Aku mengedipkan mataku beberapa kali, detak jam dinding yang asing memasuki telingaku. Di depanku, ada piring kaca yang diisi nasi, tempe, dan telur rebus. Saat aku mengangkat kepalaku, dua orang dewasa yang terlihat masih cukup muda mengobrol dengan senyuman disetiap kalimat yang mereka lontarkan.
Salah satu dari mereka menyadari tatapanku, ia tersenyum, memanggil nama yang terdengar asing namun terasa familiar bagiku, "Pandang, kenapa kamu diam begitu? Apa kamu seterkejut itu mendengar berita barusan?"
"Haha, dia pasti kaget karena baru punya adik disaat dia sudah masuk kelas tiga SMP," ucap pria di seberang meja makan.
Aku masih tertegun, bingung, sulit bagiku untuk dapat mencerna semua hal yang begitu asing di depan mataku. Secara tidak sadar, aku membuat sebuah alasan agar aku dapat keluar dari situasi itu.
"Ah, aku baru ingat, malam ini temanku bilang kalau kedua orangtuanya sedang pergi keluar kota, jadi dia memintaku untuk datang dan menginap dirumahnya."

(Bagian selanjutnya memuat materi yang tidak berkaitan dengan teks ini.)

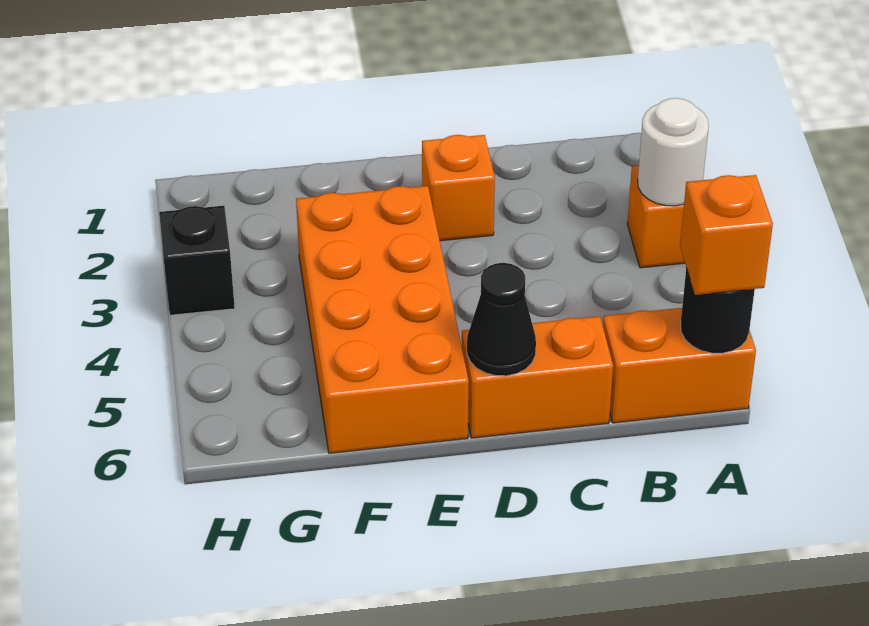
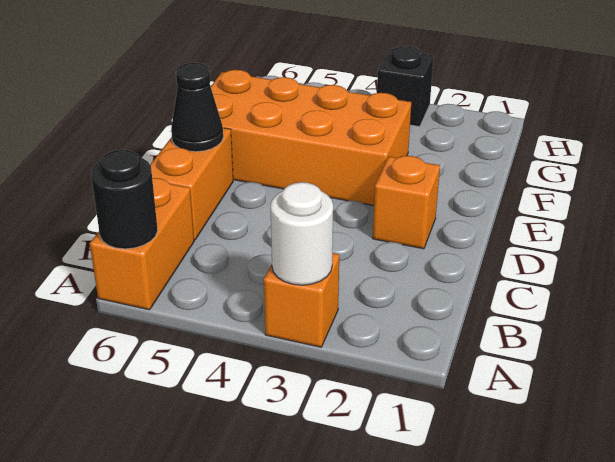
orange 1x1 brick [680,175,773,295] -> none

Tanpa menunggu jawaban, aku berdiri dari kursi, berjalan cepat menuju pintu keluar. Pemandangan yang menungguku di luar rumah adalah gedung-gedung yang menjulang tinggi dari kejauhan.
Malam hari, angin yang menerpaku mungkin akan membuatku sakit esok hari, namun aku berlari seperti orang gila, bahkan sempat menabrak beberapa orang saat melewati gang-gang sempit.
"Hah... Ha... Aku pasti sudah gila," aku mengatur napas sembari menolak segala pemikiran yang ada di dalam kepalaku saat melihat jalan raya yang dipenuhi hiruk-pikuk kota besar, "Aku masih bisa mengingatnya dengan jelas, aku sedang tidur di kamar kos-ku. Tapi sekarang, apa ini?"
Aku seorang mahasiswa sastra tahun keempat, setelah kelelahan melewati jam kelas dan bekerja, aku tertidur seperti sebatang pohon, hanya untuk menunggu hari-hari yang melelahkan saat mentari menyinari dunia.
Namun, alih-alih tidur pulas, aku malah dihadapkan dengan omong kosong seperti ini, hanya dengan mengedipkan mata, aku langsung berpindah tempat.
Pikiranku kusut, perasaanku pun rumit jika ingin dijabarkan, meski begitu, aku tetap berjalan kembali ke rumah itu, karena saat ini, mengetahui apa yang sebenarnya sedang terjadi padaku adalah prioritas utama.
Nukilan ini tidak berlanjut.